The following general rule of thumb can be followed, however each individuals situation is different and you really should seek appropriate personal advice:
If you wish to retire on $65,000pa you will need $1.625 million capital as a minimum by retirement at age 65. (Assuming 25years of retirement)
Age 20 – 30
How to get there
- Aim to contribute 10% of your gross salary to super over the long term
- Get onto the property ladder first
- Build good savings habits
- Seek financial advice
- Make sure you know the hidden traps of your super and remember super is not just about the fees – you need to get your investment right.
How to make it last
- Check the fees and insurance premiums you are paying
- Retire with no debt on your home
- Once you have a property under your belt, start thinking about contributing more to super
- Learn to live within your means
- Save your next pay rise
- Know how your super is invested
- Remember that super is a tax system, not a product, and what you do with it is your choice.
Age 30 – 40
How to get there
- Have a written plan
- Pay off your mortgage as quickly as possible
- Use free cash flow to salary sacrifice
- Make smart asset-allocation decisions within your super
- Maximise your personal super contributions as retirement approaches
How to make it last
- Monitor your super fees
- Live to a budget now and stick to it even as your reduce your mortgage
- Consider transitioning to retirement via contract or part time roles to extend your working life
- Encourage good financial habits in your older kids by charging them board
- Use proceeds from downsizing to top up your retirement savings.
Age 40 – 50
How to get there
- Have the higher income earner salary sacrifice up to the maximum concessional contribution limit
- Have the higher income earner start a savings plan in the lower earning spouse’s name through a family trust
How to make it last
- Draw a pension at the minimum level. At 65 this is 5% of the super balance.
- Invest in an appropriate manner. This means long term stable investments that can produce a 7% earnings rate not just for the 20 years leading into retirement but throughout the rest of their lives.

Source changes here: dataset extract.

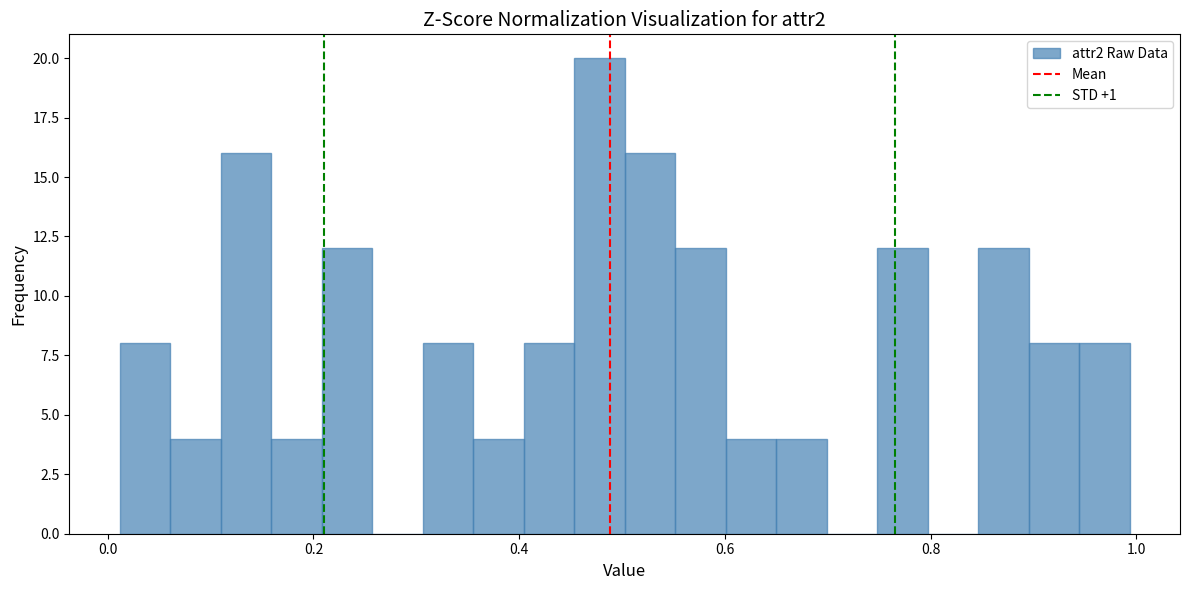

Read against the x-axis, roughly where is the centre of the tallest bar?

0.48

- Keep some savings in cash. At retirement, have sufficient secure investment buckets either in cash or term deposits to cover pension payments for up to 5 years. This means that if there is a downturn in share market, you do not need to sell the shares.
Age 50 – 60
How to get there
- Salary sacrifice pre tax income to super
- Make post tax contributions to super from surplus cash flow or savings
- Commence super income streams (Transition to retirement pension)
- Enhanced structuring and use of super income streams
- Accumulate wealth in the concesionally taxed super environment
- Increase exposure to capital growth assets including Australian and international shares and property inside or outside super
- Accelerate debt reduction or decelerate debt reduction depending on individual circumstances (sometimes redirecting cash flow from debt repayment to other objectives can provide a net wealth benefit.
- Borrow for investment should the capital objectives not have a high probability of being achieved and the risk profile affords this strategy.
How to make it last
- Preserve the capital for the long term and resist spending too much on lifestyle
- Review financial situation annually to work out entitlements to the age pension
- Consider longevity risk
- Keep the correct asset allocation for annual draw down requirements
- Have sufficient capital in defensive assets to be able to meet pension payments throughout the cycle of a market downturn to help protect the portfolio over the long term
- Have a trusted advisor to help you negotiated the investment market cycles and social security landscape.